You'll probably get a lot of replies around how this model is a just a fine-tune and a potential disregard for LoRAs, as if we didn't know about them. While the reality is that we have thousands of them running in our platform. Sadly there's simply so much a LoRA and a fine-tune can do before you run into issues that can't be solved until you apply more advanced techniques such as curated post-training runs (including reinforcement learning-based techniques such as Diffusion-PPO[1]), or even large-scale pre-training.
-
Sadly with SAI going effectively bankrupt things changed, their rushed 3.0 model was broken beyond repair and the later 3.5 just unfinished or something (the api version is remarkably better), gens full of errors and artifacts even though the good ones looked great. It turned out hard to finetune as well.

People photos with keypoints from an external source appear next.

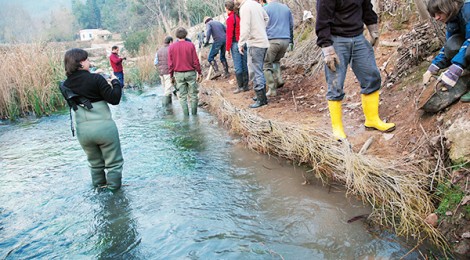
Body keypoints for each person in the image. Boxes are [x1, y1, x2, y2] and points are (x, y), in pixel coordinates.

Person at [315, 0, 396, 140]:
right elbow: (322, 19)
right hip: (336, 40)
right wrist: (327, 48)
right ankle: (337, 128)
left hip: (358, 37)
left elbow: (367, 8)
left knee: (371, 76)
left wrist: (373, 30)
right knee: (335, 83)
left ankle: (372, 119)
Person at [62, 48, 124, 190]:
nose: (89, 62)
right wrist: (115, 82)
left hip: (83, 131)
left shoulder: (65, 85)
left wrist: (93, 76)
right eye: (87, 59)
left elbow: (81, 87)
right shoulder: (96, 79)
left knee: (95, 164)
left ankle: (99, 190)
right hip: (104, 128)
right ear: (81, 63)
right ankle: (115, 196)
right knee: (114, 163)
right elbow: (114, 99)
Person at [423, 0, 470, 103]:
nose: (436, 18)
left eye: (439, 13)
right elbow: (448, 46)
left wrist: (455, 68)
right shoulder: (452, 19)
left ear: (449, 7)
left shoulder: (468, 8)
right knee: (451, 46)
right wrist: (433, 68)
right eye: (434, 14)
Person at [236, 0, 270, 108]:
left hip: (255, 43)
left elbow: (245, 28)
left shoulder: (245, 7)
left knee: (255, 71)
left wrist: (241, 43)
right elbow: (267, 18)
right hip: (262, 41)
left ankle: (261, 99)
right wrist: (260, 29)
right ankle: (260, 95)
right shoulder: (257, 5)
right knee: (256, 70)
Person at [168, 27, 203, 116]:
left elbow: (170, 64)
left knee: (182, 96)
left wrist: (171, 76)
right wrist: (199, 72)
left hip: (178, 74)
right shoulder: (190, 45)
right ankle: (194, 116)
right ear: (186, 34)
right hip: (191, 73)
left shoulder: (171, 47)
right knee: (193, 95)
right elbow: (195, 61)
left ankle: (186, 116)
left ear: (176, 36)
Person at [263, 0, 294, 97]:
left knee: (266, 65)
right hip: (285, 40)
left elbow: (262, 26)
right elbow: (291, 26)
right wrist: (291, 41)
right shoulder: (286, 8)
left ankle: (272, 89)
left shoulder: (265, 9)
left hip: (272, 40)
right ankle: (279, 79)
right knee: (276, 61)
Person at [225, 0, 249, 94]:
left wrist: (227, 49)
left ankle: (240, 86)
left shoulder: (230, 19)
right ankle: (246, 86)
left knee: (238, 65)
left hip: (236, 44)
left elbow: (229, 35)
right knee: (244, 64)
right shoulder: (239, 16)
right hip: (244, 42)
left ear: (227, 8)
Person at [154, 36, 174, 106]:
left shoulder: (158, 51)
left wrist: (160, 68)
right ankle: (165, 109)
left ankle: (170, 107)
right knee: (167, 91)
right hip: (168, 72)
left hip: (161, 73)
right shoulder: (171, 49)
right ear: (170, 42)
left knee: (166, 90)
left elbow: (155, 63)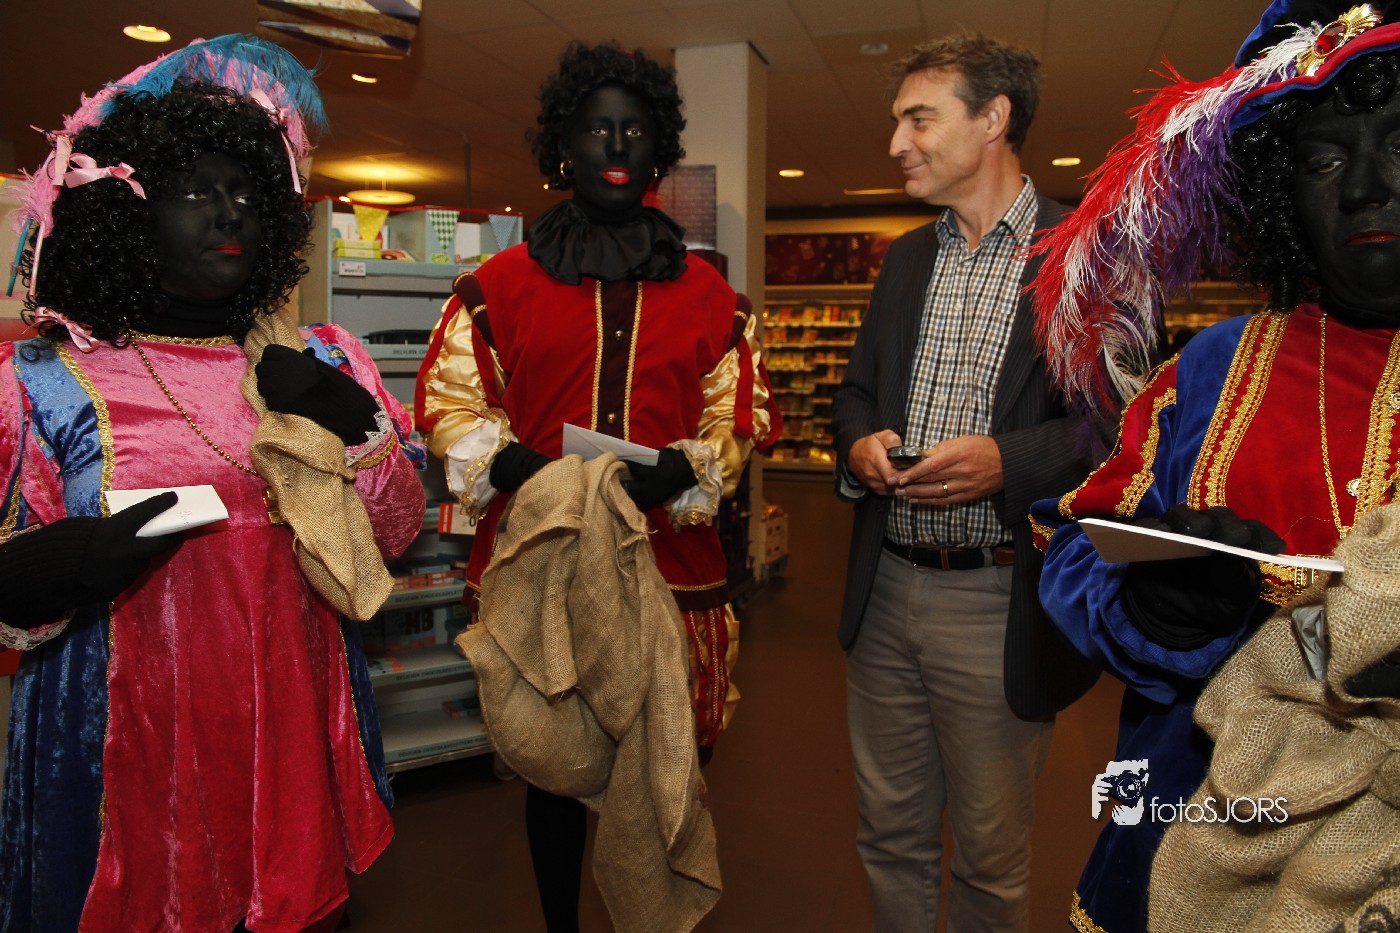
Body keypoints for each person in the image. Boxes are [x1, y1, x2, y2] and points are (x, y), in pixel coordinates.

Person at [0, 35, 426, 932]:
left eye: (247, 191)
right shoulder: (46, 380)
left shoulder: (323, 357)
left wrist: (349, 418)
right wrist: (58, 568)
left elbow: (394, 532)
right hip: (128, 754)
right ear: (128, 208)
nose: (230, 211)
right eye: (198, 190)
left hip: (292, 731)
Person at [1028, 2, 1400, 929]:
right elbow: (1073, 540)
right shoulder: (1210, 368)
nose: (1365, 188)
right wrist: (1150, 605)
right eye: (1324, 160)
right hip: (1187, 828)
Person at [415, 40, 777, 933]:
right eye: (596, 127)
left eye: (636, 129)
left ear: (660, 152)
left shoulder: (713, 297)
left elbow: (737, 418)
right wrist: (519, 467)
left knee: (666, 763)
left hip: (674, 572)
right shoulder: (494, 287)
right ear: (563, 145)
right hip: (542, 566)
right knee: (554, 769)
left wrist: (687, 470)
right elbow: (451, 404)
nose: (616, 144)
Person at [830, 33, 1104, 933]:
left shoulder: (1087, 257)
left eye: (919, 119)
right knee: (889, 836)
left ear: (993, 119)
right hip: (885, 588)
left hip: (997, 599)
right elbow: (855, 392)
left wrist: (1006, 463)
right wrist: (859, 444)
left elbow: (1118, 430)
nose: (897, 143)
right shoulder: (907, 257)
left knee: (989, 856)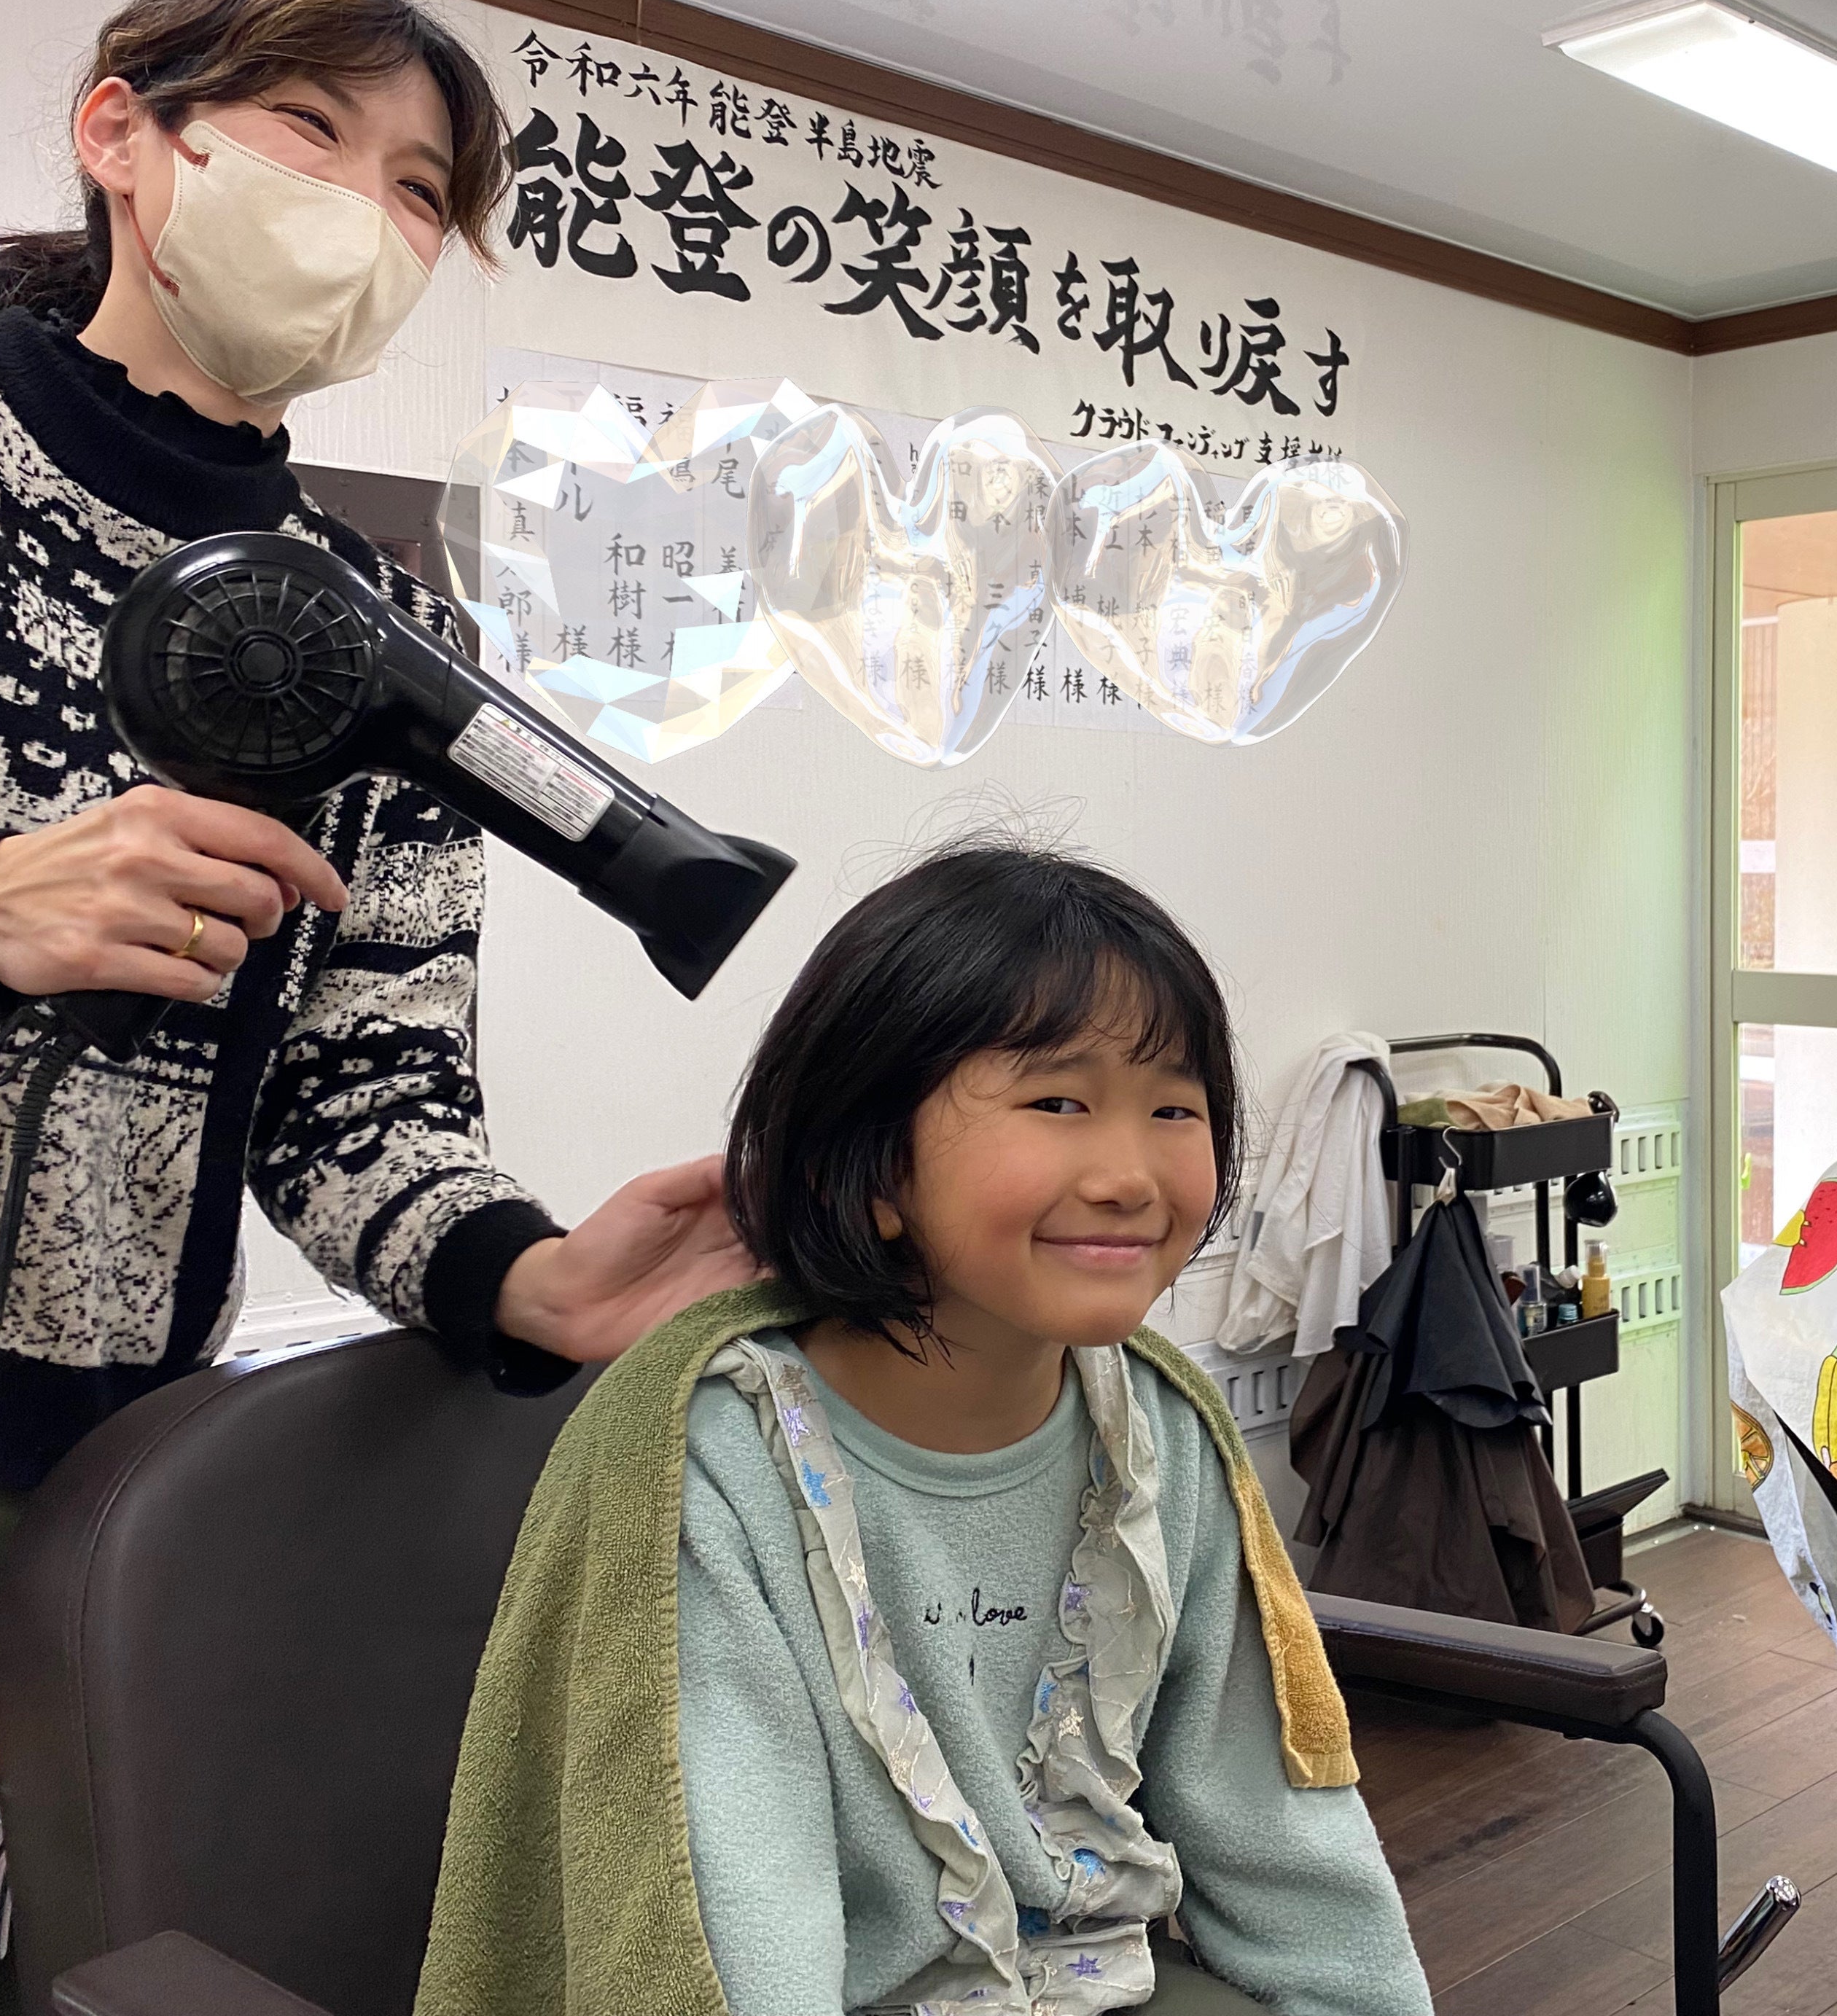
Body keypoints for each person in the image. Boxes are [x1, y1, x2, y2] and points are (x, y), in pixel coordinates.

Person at [0, 0, 756, 2012]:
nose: (366, 217)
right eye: (313, 132)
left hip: (90, 1489)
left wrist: (524, 1274)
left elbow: (364, 1098)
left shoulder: (380, 634)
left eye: (420, 191)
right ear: (122, 132)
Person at [417, 846, 1431, 2016]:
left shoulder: (1161, 1432)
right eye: (1058, 1102)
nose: (1130, 1175)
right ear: (871, 1166)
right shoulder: (723, 1461)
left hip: (1100, 1984)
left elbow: (1280, 1831)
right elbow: (737, 1915)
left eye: (1174, 1109)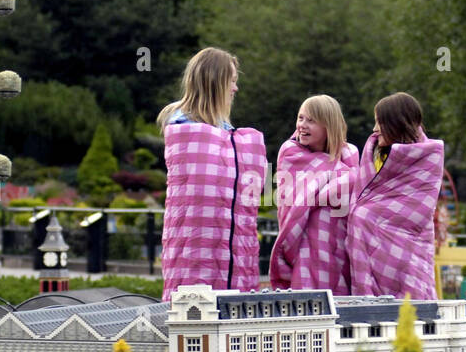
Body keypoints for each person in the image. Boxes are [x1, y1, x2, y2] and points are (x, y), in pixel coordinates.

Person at [157, 48, 266, 300]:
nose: (235, 89)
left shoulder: (226, 132)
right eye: (232, 81)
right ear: (215, 82)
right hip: (194, 249)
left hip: (235, 252)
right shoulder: (181, 126)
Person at [347, 92, 444, 300]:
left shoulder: (427, 157)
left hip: (410, 257)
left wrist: (366, 214)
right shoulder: (377, 155)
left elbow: (415, 211)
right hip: (376, 260)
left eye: (379, 123)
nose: (374, 129)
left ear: (395, 123)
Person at [269, 95, 358, 293]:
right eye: (301, 118)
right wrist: (342, 180)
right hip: (305, 245)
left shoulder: (350, 154)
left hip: (339, 243)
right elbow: (293, 199)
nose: (302, 125)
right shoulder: (291, 152)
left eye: (311, 120)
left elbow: (354, 193)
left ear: (329, 125)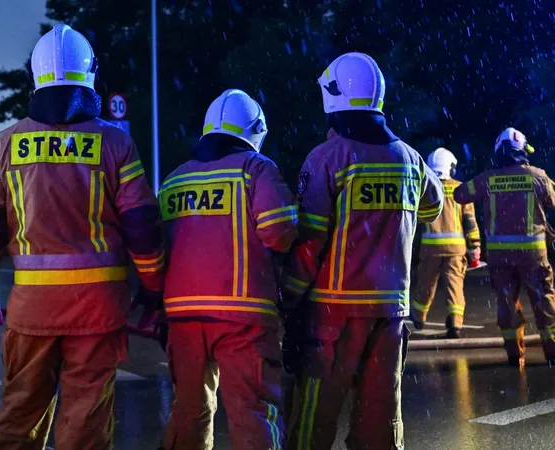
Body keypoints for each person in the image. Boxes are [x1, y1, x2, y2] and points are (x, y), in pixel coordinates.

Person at [0, 24, 165, 449]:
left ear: (35, 76)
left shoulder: (3, 146)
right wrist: (153, 291)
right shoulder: (116, 145)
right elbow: (142, 229)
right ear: (90, 74)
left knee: (19, 417)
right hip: (98, 311)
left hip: (31, 311)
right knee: (86, 424)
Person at [281, 52, 444, 450]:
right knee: (380, 425)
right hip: (390, 315)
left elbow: (310, 242)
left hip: (333, 314)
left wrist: (288, 297)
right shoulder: (410, 159)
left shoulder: (327, 158)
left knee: (312, 423)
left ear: (333, 98)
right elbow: (432, 207)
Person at [159, 89, 298, 450]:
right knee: (252, 412)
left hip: (183, 317)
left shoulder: (174, 180)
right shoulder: (256, 169)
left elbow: (157, 247)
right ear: (256, 132)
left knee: (189, 411)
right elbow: (280, 231)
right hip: (243, 315)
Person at [454, 127, 555, 367]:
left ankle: (514, 353)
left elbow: (459, 194)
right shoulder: (537, 176)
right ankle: (552, 350)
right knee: (544, 301)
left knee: (506, 304)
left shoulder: (487, 179)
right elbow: (552, 200)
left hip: (500, 257)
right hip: (533, 255)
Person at [410, 147, 481, 338]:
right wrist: (474, 246)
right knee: (454, 285)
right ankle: (455, 324)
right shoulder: (461, 189)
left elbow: (416, 221)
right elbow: (469, 221)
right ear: (451, 167)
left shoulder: (424, 189)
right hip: (456, 250)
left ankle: (418, 317)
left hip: (430, 249)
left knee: (425, 284)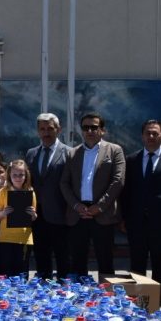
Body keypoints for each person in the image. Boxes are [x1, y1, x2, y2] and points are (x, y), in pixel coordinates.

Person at [120, 119, 161, 307]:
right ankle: (138, 304)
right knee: (137, 266)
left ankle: (158, 305)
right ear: (142, 136)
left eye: (155, 133)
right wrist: (124, 217)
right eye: (148, 133)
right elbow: (126, 192)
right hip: (136, 223)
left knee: (160, 266)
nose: (151, 136)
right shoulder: (132, 159)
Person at [60, 113, 125, 280]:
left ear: (102, 130)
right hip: (78, 214)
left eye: (94, 127)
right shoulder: (72, 153)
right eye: (85, 127)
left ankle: (107, 301)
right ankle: (80, 300)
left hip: (103, 214)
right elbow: (64, 183)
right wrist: (76, 205)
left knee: (105, 262)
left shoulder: (114, 151)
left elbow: (118, 181)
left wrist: (100, 206)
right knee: (77, 261)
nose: (89, 131)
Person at [25, 113, 73, 279]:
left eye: (50, 128)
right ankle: (43, 290)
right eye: (42, 129)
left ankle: (64, 291)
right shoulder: (31, 153)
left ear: (58, 130)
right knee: (41, 255)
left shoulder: (69, 153)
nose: (46, 132)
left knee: (63, 257)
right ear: (38, 131)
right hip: (37, 214)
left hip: (61, 213)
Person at [0, 160, 37, 278]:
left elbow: (34, 217)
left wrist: (33, 214)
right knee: (6, 273)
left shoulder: (30, 191)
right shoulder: (3, 192)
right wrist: (4, 213)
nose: (18, 178)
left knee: (22, 274)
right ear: (9, 175)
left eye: (21, 175)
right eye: (15, 175)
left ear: (26, 175)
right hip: (6, 238)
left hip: (24, 239)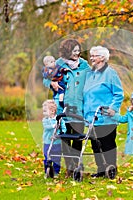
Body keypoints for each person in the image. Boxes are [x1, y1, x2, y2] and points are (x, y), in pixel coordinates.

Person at [43, 39, 90, 177]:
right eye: (74, 50)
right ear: (67, 51)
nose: (77, 53)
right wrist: (52, 83)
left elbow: (92, 79)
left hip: (78, 107)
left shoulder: (84, 65)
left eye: (78, 50)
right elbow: (45, 78)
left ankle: (77, 165)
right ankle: (70, 166)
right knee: (64, 138)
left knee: (77, 137)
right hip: (62, 108)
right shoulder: (58, 64)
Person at [83, 46, 124, 178]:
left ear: (102, 58)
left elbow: (119, 94)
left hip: (105, 117)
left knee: (107, 144)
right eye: (91, 55)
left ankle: (111, 169)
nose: (91, 58)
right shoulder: (91, 74)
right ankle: (101, 170)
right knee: (95, 144)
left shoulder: (110, 73)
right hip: (91, 117)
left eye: (94, 55)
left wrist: (112, 109)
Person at [42, 99, 66, 178]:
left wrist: (59, 134)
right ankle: (47, 171)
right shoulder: (45, 120)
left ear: (52, 111)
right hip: (47, 142)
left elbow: (63, 128)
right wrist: (54, 126)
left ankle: (56, 171)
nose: (44, 113)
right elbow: (47, 127)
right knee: (47, 156)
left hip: (57, 142)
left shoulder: (59, 119)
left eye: (45, 111)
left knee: (56, 157)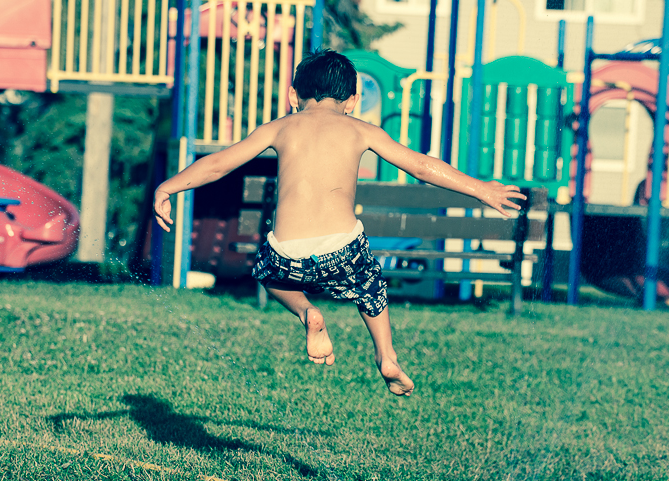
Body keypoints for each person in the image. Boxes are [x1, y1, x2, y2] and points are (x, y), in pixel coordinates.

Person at [154, 49, 526, 397]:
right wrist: (480, 189)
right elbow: (421, 166)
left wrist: (169, 187)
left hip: (287, 250)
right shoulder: (361, 130)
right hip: (340, 249)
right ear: (352, 101)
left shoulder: (279, 128)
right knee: (370, 287)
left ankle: (307, 313)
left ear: (292, 95)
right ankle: (386, 355)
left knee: (267, 272)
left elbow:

In the mean time flux got released, but that model can be fried (as in one concept trained in) but not finetuned (this krea flux is not based on the open weights flux). Add to that that as models got bigger training/finetuning now costs an arm and a leg, so here we are, a year after flux got released a good finetune is celebrated as the next new thing :)
As others have said, you can fine-tune any model with a pretty small data set of images and captions and make your generations not look like 'AI' or all look the same.
Here's one I made a while back trained on Sony HVS HD video demos from the 80s/90s -- https://civitai.com/models/896279/1990s-analog-hd-or-4k-sony...
(Disclaimer: I am the Krea cofounder and this is based on a small sample size of results I've seen).